(Labeling and segmentation records)
____________________

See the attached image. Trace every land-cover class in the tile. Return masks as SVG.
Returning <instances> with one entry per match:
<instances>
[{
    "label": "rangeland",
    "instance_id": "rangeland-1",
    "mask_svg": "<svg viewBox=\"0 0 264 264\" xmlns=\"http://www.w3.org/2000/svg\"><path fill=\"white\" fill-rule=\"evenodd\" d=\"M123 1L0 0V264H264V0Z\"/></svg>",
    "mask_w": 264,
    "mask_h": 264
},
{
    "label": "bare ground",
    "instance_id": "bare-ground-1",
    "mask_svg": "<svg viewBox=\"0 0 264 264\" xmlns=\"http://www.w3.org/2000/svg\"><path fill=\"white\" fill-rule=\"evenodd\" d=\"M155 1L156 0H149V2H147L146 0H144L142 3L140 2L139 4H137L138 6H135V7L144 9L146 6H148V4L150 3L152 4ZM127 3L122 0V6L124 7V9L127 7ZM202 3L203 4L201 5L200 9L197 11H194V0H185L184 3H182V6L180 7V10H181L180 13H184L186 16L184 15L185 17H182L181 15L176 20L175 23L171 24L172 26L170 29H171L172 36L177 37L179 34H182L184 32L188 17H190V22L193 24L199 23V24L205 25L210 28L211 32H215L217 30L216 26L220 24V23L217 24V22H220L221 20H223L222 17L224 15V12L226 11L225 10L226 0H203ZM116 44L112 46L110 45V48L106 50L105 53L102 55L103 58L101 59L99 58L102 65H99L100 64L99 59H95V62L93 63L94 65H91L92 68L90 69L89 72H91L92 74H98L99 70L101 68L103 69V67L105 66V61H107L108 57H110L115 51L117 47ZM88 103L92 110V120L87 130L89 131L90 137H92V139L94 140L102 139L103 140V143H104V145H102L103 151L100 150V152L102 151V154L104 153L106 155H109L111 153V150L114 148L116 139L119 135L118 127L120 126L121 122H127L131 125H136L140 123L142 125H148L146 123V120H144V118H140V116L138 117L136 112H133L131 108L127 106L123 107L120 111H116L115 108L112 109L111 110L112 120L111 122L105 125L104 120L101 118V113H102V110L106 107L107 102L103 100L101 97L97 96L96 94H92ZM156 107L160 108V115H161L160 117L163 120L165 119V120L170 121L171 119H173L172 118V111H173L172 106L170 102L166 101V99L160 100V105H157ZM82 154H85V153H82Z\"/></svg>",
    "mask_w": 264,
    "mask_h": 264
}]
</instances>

____________________

- [SET PROBLEM]
Return each line of the listing above that contains the string "instances".

- [SOLUTION]
Returning <instances> with one entry per match:
<instances>
</instances>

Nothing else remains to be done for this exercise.